We walked north, just next door, to the U.S. Supreme Court Building. A news crew, which apparently waits there in perpetuity for breaking news, was munching on sandwiches and trying to stay out of the searing sun. 
U.S. Supreme Court
We crossed the street to the west and walked up to the U.S. Capitol Building, surrounded by security. Some sort of protest group, I believe against abortion, had a loudspeaker and spoke to virtually nobody, while they filmed themselves. 
The U.S. Capitol Building from Pennsylvania Avenue, near the Newseum.
The U.S. Capitol Building from the other, east, side.
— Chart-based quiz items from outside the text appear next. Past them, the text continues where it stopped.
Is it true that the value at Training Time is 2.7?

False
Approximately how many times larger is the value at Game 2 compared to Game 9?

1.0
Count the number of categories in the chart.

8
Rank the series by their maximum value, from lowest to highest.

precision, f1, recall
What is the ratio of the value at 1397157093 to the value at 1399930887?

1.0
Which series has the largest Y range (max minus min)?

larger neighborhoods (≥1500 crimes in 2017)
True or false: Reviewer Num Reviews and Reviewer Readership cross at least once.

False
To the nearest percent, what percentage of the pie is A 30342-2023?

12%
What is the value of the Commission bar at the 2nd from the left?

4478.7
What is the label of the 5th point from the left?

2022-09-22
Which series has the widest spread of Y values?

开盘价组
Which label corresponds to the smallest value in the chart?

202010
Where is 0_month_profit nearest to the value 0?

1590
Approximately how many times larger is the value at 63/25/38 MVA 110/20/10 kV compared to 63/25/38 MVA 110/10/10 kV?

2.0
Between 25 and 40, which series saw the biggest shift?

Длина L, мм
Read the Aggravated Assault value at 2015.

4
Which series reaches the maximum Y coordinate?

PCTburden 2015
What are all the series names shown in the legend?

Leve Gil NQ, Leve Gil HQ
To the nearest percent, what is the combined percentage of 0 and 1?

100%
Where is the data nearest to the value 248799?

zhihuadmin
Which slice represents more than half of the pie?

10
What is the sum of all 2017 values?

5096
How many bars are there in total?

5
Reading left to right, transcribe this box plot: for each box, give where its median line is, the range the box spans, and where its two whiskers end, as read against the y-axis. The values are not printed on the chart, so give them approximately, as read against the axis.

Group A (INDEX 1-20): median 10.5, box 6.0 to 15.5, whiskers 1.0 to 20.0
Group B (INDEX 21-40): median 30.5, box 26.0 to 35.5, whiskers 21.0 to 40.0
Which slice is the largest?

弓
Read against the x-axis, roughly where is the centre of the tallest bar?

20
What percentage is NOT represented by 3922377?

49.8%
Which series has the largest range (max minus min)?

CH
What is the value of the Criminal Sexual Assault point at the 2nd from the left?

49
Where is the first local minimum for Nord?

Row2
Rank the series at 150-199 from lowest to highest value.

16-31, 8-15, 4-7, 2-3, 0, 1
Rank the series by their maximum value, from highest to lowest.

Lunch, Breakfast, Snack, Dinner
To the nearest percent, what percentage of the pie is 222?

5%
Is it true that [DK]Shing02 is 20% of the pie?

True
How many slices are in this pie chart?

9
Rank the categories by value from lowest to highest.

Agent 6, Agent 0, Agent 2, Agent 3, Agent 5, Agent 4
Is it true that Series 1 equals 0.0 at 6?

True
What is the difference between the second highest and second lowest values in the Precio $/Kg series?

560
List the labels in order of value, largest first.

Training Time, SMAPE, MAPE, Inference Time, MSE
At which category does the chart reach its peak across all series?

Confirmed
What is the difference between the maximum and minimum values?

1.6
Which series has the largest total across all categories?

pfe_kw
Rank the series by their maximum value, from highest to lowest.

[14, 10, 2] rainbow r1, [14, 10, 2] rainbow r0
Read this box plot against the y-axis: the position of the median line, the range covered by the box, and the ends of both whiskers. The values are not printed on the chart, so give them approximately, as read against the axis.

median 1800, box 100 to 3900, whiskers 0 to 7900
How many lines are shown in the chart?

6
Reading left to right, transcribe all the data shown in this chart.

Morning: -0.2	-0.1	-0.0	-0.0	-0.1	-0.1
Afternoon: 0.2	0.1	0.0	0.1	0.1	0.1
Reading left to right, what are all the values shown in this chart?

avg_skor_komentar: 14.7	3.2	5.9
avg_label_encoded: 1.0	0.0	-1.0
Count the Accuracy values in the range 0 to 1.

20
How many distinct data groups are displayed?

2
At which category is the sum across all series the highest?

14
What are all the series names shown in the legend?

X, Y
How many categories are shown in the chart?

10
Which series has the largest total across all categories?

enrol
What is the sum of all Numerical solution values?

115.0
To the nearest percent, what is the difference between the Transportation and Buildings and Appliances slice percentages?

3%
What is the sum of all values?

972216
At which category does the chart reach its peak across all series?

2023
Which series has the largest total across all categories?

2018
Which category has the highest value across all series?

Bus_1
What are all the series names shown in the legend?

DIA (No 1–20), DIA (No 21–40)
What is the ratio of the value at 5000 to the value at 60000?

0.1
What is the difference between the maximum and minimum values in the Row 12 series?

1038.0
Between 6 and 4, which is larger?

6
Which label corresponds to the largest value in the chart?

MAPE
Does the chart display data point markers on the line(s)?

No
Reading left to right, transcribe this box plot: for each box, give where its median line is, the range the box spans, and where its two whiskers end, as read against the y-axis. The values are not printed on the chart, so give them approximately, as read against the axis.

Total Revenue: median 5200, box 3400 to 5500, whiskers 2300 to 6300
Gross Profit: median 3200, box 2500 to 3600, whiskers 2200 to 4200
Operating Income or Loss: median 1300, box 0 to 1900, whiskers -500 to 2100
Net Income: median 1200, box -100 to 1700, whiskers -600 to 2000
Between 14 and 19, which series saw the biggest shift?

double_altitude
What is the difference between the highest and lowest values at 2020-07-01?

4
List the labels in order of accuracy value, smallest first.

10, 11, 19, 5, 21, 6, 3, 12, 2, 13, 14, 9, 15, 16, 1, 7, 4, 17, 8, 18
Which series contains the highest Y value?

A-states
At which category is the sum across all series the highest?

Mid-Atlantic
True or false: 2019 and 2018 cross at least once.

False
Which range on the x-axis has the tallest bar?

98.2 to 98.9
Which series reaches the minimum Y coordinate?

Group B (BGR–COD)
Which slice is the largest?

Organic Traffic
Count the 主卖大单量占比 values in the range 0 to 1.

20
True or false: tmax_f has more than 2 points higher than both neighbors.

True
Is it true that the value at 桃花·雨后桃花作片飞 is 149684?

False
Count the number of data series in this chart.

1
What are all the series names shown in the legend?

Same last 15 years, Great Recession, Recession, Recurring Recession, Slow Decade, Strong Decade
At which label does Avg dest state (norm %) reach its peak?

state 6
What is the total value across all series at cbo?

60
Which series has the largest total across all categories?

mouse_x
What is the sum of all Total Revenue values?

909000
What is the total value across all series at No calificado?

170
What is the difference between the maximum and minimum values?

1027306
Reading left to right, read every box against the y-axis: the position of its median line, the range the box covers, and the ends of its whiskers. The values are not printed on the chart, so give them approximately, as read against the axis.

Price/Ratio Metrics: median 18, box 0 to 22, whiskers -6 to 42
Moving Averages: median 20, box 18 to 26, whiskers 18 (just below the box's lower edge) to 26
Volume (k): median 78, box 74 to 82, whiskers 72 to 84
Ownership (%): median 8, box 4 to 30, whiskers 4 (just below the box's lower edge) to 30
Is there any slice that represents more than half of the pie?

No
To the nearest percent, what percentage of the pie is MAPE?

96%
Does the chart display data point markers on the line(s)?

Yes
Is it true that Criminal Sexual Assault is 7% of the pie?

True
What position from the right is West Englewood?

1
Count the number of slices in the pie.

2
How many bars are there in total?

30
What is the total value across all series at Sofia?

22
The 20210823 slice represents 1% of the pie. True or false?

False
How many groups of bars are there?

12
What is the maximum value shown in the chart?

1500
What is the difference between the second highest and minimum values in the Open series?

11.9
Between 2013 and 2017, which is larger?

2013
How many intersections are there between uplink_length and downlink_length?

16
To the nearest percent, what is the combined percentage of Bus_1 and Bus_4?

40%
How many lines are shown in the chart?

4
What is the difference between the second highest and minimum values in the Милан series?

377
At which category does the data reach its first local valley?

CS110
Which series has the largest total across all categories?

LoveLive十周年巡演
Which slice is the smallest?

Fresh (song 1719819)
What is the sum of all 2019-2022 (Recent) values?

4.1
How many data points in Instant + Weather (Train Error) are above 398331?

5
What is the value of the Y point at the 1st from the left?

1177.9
We walked south to Independence Ave SE and then followed a diagonal turn onto Pennsylvania Ave SE toward our car. There we encountered We, The Pizza, an amazing looking pizza joint, which coming from me is unusual, because I do not really like pizza. They had 10 to 15 large pizzas on a glassed in counter, most of which I would like to have tried. These were not the typical pepperoni and cheese pizzas that dominate the market. They were awash in ingredients: big pieces of meat and vegetables and thick with cheese. Just go to the website and look at the menu and put your cursor over the individual pizzas, you'll see what I mean. Judy, still agog that I was interested in pizza, let me choose a large slice that we had cut into halves. I picked the Capitol Supreme, which was covered in mozzarella, pepperoni, mushrooms, green peppers, onions and sausage. We each also got a soda, which they made in front of us. She got pineapple and I got strawberry lemonade. It started with a spritz which I believe consisted of club soda and the base ingredients we each ordered, then fruit was added and it was combined in a blender. Very, very good. I would actually go back again if we lived in D.C. It was good.